Le sexe féminin, le nom de ses parties, les désignations les plus variées qu’elles prennent, tout cela est dans le roman comme une langue qu’on apprend, dans laquelle la forme du mot nymphe avec son « y » si bien placé importe autant que sa signification. Le sexe de Jolanta von Zmuda, playmate dont il découvre le corps sur le mur d’un atelier, est affaire sonore autant que visuelle : « au bas de son ventre […] frisottait une toison follette et sombre, dans la partie inférieure de laquelle saillaient et s’étiraient les flexueuses et roses froissures des grandes lèvres ». Le parcours d’Éric est voyage dans les beautés : celle du corps féminin et de sa part la plus secrète, celle de la peinture, celle des lettres, si difficile à conquérir quand il était jeune enfant, et celle des mots qui deviendra sa vraie passion. 

Mais on réduirait l’univers d’Éric Laurrent à n’y voir qu’une pure aventure esthétique. Dès le début du roman, l’ancrage dans le Massif central, dans « Courbourg », village en périphérie de Clermont-Ferrand est un indice. De même, à la fin du roman, l’évocation des années quatre-vingt, des manifestations étudiantes contre les projets Devaquet sur l’université permettent de situer le narrateur. Son engagement dans la lutte n’est qu’en partie politique (le charme de Léa y est pour beaucoup et la jeune fille sera la dernière étape de son éducation sentimentale et sexuelle) mais il dit bien d’où il vient. Éric Laurrent qui aime l’excès, du moins en matière rhétorique, évoque l’atmosphère qui règne chez ses parents, des petits-bourgeois inquiets qui doivent économiser sur tout. La description du repas familial est un moment de grande drôlerie, tant les économies qu’on fait semblent systématiques, obsessionnelles. Là aussi, une note concernant le jeune écrivain essayant de vivre de sa plume fera écho aux difficultés familiales. La fin de l’histoire sera plus plaisante et marquera les vrais débuts professionnels du jeune écrivain… Nous n’en dirons pas plus.

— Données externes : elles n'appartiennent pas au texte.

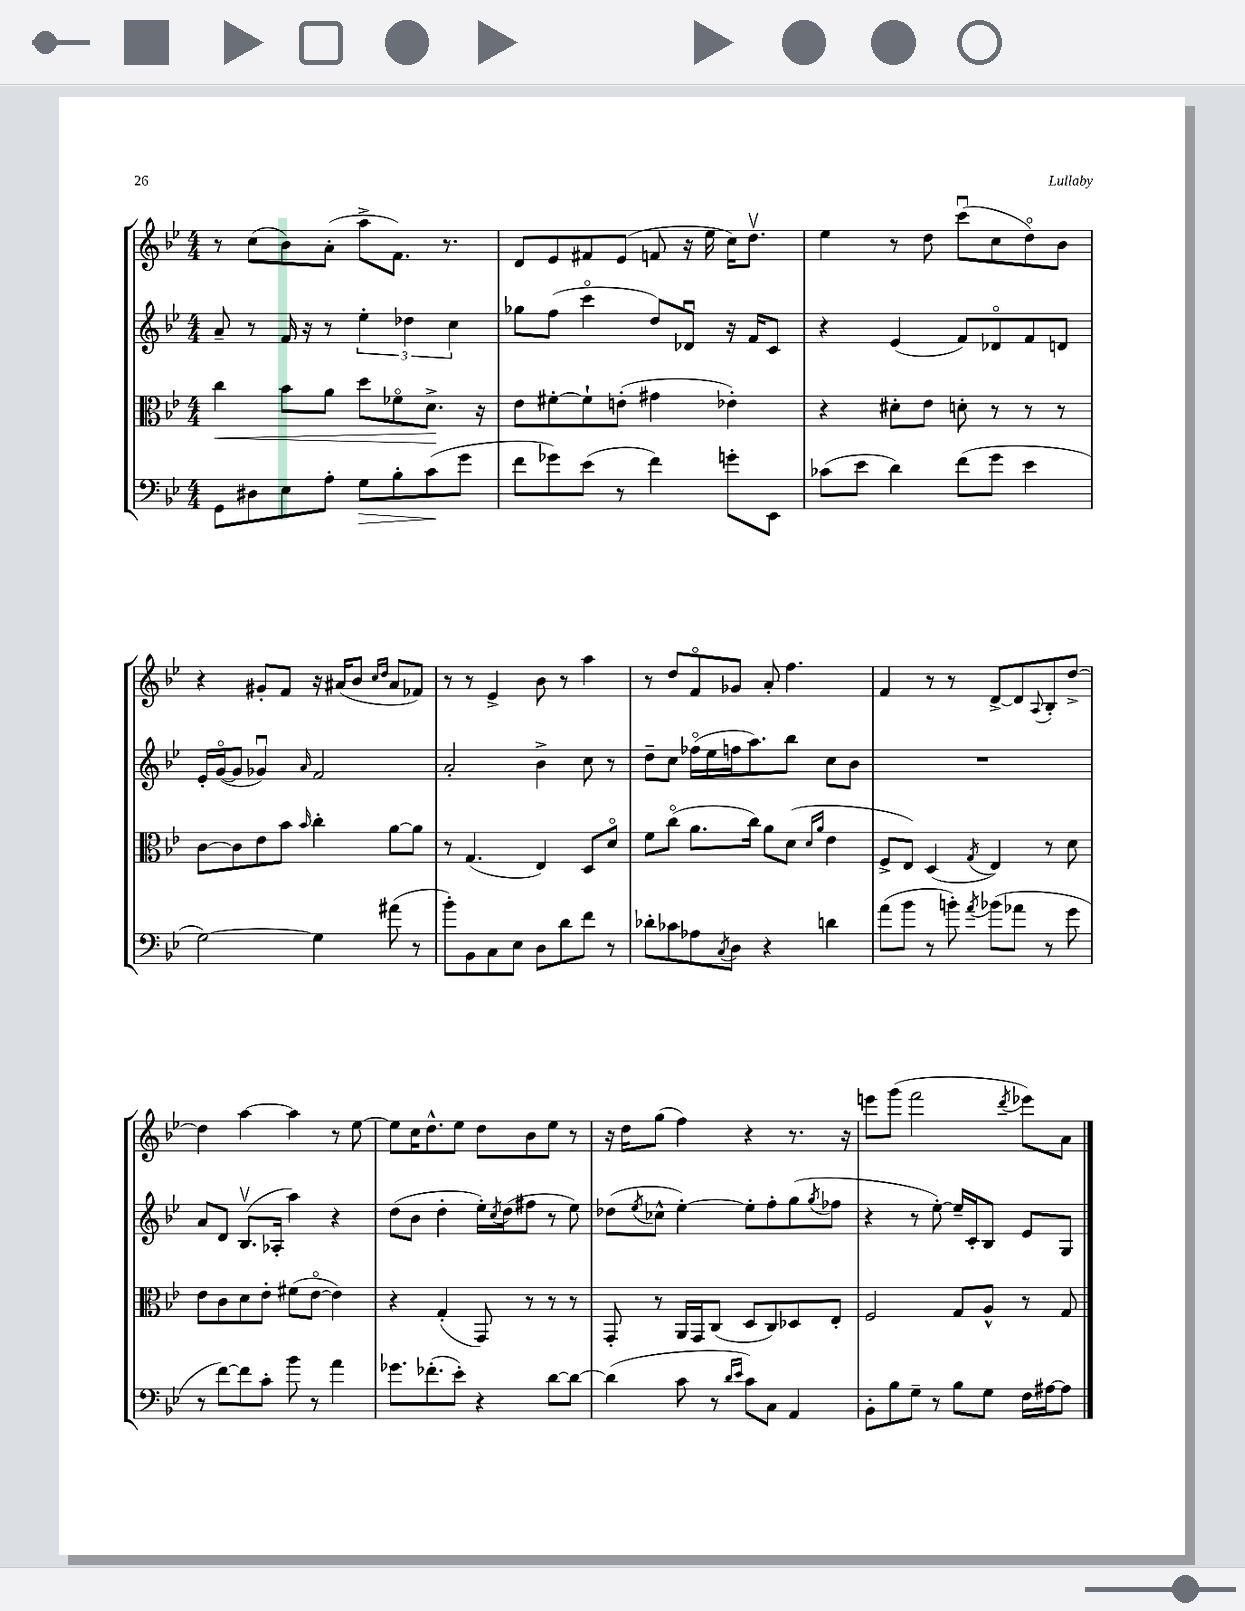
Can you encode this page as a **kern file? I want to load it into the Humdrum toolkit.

**kern	**dynam	**kern	**dynam	**kern	**kern
*part4	*part4	*part3	*part3	*part2	*part1
*staff4	*staff4	*staff3	*staff3	*staff2	*staff1
*clefF4	*	*clefC3	*	*clefG2	*clefG2
*k[b-e-]	*	*k[b-e-]	*	*k[b-e-]	*k[b-e-]
*M4/4	*	*M4/4	*	*M4/4	*M4/4
=18	=18	=18	=18	=18	=18
!	!	!	!LO:HP:b	!	!
8GG\L	.	4cc\	<	8a~/	8r
8D#X\	.	.	.	8r	(8cc\L
8E-\	.	8b-\L	.	16f/	8b-\)
.	.	.	.	16r	.
8A'\J	.	8a\J	.	8r	(8a'\J
!	!LO:HP:b	!	!	!	!
8G\L	>	8dd\L	.	6ee-'\	8aa^\L
8B-'\	.	8f-X\	.	.	8.f\J)
.	.	.	.	6dd-X\	.
(8c\	.	8.d^\J	.	.	.
.	.	.	.	.	8.r
.	.	.	.	6cc\	.
8g\J	]	.	.	.	.
.	.	16r	[	.	.
=19	=19	=19	=19	=19	=19
8f\L	.	8e-\L	.	8gg-X\L	8d/L
8g-X\)	.	[8f#X'\	.	(8ff\J	8e-/
(8e-\J	.	8f#`\]	.	4ccc\	8f#X/
8r	.	(8en'\J	.	.	(8e-/J
4f\)	.	4g#X\	.	8dd/L)	8fn/
.	.	.	.	8d-Xu/J	16r
.	.	.	.	.	16ee-\
8gn'\L	.	4e-X'\)	.	16r	16cc\KL)
.	.	.	.	16f/KL	8.ddv\J
8EE-\J	.	.	.	8c/J	.
=20	=20	=20	=20	=20	=20
(8c-X\L	.	4r	.	4r	4ee-\
8e-\J	.	.	.	.	.
4d\)	.	8d#X'\L	.	(4e-/	8r
.	.	8e-\J	.	.	8dd\
(8f\L	.	8dn'\	.	8f/L)	(8cccu\L
8g\J	.	8r	.	8d-X/	8cc\
4e-\	.	8r	.	8f/	8dd\)
.	.	8r	.	8dn/J	8b-\J
!!LO:LB:g=z
=21	=21	=21	=21	=21	=21
[2G\)	.	[8c\L	.	16e-'/LL	4r
.	.	.	.	([16g/J	.
.	.	8c\]	.	8g/J]	.
.	.	8e-\	.	4g-Xu/)	8g#X'/L
.	.	8b-\J	.	.	8f/J
.	.	16qqb-/	.	16qqa/	.
4G\]	.	4cc'\	.	2f/	16r
.	.	.	.	.	(16a#X/KL
.	.	.	.	.	8b-/J
.	.	.	.	.	16qqcc/LL
.	.	.	.	.	16qqdd/JJ
(8a#X\	.	[8a\L	.	.	8a#/L
8r	.	8a\J]	.	.	8f-X/J)
=22	=22	=22	=22	=22	=22
8b-'\L)	.	8r	.	2a'/	8r
8BB-\	.	(4.G/	.	.	8r
8C\	.	.	.	.	4e-^/
8E-\J	.	.	.	.	.
8D\L	.	4E-/)	.	4b-^\	8b-\
8d\	.	.	.	.	8r
8f\J	.	8D/L	.	8cc\	4aa\
8r	.	8d/J	.	8r	.
=23	=23	=23	=23	=23	=23
8d-X'\L	.	8f\L	.	8dd~\L	8r
8c-X\	.	(8cc\J	.	8cc\J	8dd/L
8A-X\	.	8.a\L	.	(16ff-X\LL	8f/
.	.	.	.	16ee-\	.
8qC/	.	.	.	.	.
8D\J	.	.	.	16ffn\J	8g-X/J
.	.	16cc\Jk)	.	8.aa\)	.
4r	.	8a\L	.	.	8a'/
.	.	(8d\J	.	8bb-\J	4.ff\
.	.	16qqd/LL	.	.	.
.	.	16qqa/JJ	.	.	.
4dn\	.	4e-\	.	8cc\L	.
.	.	.	.	8b-\J	.
=24	=24	=24	=24	=24	=24
(8a\L	.	8F^/L	.	1r	4f/
8b-\J	.	8E-/J)	.	.	.
8r	.	(4D/	.	.	8r
8bn'\)	.	.	.	.	8r
8qa/	.	8qG/	.	.	.
(8b-X\L	.	4E-/)	.	.	[8d^/L
8a-X\J	.	.	.	.	8d/]
.	.	.	.	.	8qqA/
8r	.	8r	.	.	8B-'/
8g\	.	8d\	.	.	[8dd^/J
!!LO:LB:g=z
=25	=25	=25	=25	=25	=25
8r	.	8e-\L	.	8a/L	4dd\]
[8f\L)	.	8c\	.	8d/J	.
8f\]	.	8d\	.	(8.B-v/L	[4aa\
8c'\J	.	8e-'\J	.	.	.
.	.	.	.	16A-X'/Jk	.
8b-\	.	(8f#X\L	.	4aa\)	4aa\]
8r	.	[8e-\J	.	.	.
4a\	.	4e-\])	.	4r	8r
.	.	.	.	.	[8ee-\
=26	=26	=26	=26	=26	=26
8.g-X\L	.	4r	.	(8dd\L	8ee-\L]
.	.	.	.	8b-\J	16cc\K
(8.f-X'\	.	.	.	.	8.dd^^\
.	.	(4G'/	.	4dd'\	.
8e-'\J)	.	.	.	.	8ee-\J
4r	.	8GG/)	.	16ee-'\LL)	8dd\L
.	.	.	.	8qcc/	.
.	.	.	.	(16dd\J	.
.	.	8r	.	8ff#X\J	8b-\
[8d\L	.	8r	.	8r	8ee-\J
8d\J_	.	8r	.	8ee-\)	8r
=27	=27	=27	=27	=27	=27
(4d\]	.	8GG'/	.	(8dd-X\L	16r
.	.	.	.	.	16dd\KL
.	.	.	.	8qee-/	.
.	.	8r	.	8cc-X^^\J	(8gg\J
8c\	.	16AA/LL	.	[4ee-'\)	4ff\)
.	.	16GG/J	.	.	.
8r	.	(8C/J	.	.	.
16qqd/LL	.	.	.	.	.
16qqe-/JJ	.	.	.	.	.
8c\L)	.	8D/L	.	8ee-'\L]	4r
8C\J	.	8C/)	.	8ff'\	.
4AA/	.	8D-X/	.	(8gg\	8.r
.	.	.	.	8qgg/	.
.	.	8E-'/J	.	8ff-X\J	.
.	.	.	.	.	16r
=28	=28	=28	=28	=28	=28
8BB-'\L	.	2F/	.	4r	8eeen\L
8B-\	.	.	.	.	(8ggg\J
8G~\J	.	.	.	8r	2fff\
8r	.	.	.	[8ee-'\)	.
8B-\L	.	8G/L	.	16ee-~/LL]	.
.	.	.	.	16c'/J	.
8G\J	.	8A^^/J	.	8B-/J	.
.	.	.	.	.	8qddd/
16F\LL	.	8r	.	8e-/L	8eee-X\L)
[16A#X\J	.	.	.	.	.
8A#\J]	.	8G/	.	8G/J	8a\J
==	==	==	==	==	==
*-	*-	*-	*-	*-	*-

Ce roman d’Éric Laurrent, comme les précédents, surprend et se savoure. L’auteur est un gourmand, un sensuel à la fois grave et léger. Il joue sur les codes les plus communs : quelques mots mis en italique comme autant d’indices d’un temps révolu, une affiche de film, une double page du magazine Penthouse, une séance de strip-tease lors d’une foire provinciale. Ce pour montrer comment on accède à des vérités éternelles, à des perceptions plus rares. Comment, en gros, on s’extrait de ce qui nous détermine. Et le romancier le fait toujours en mettant le lecteur avec soi, par le rire.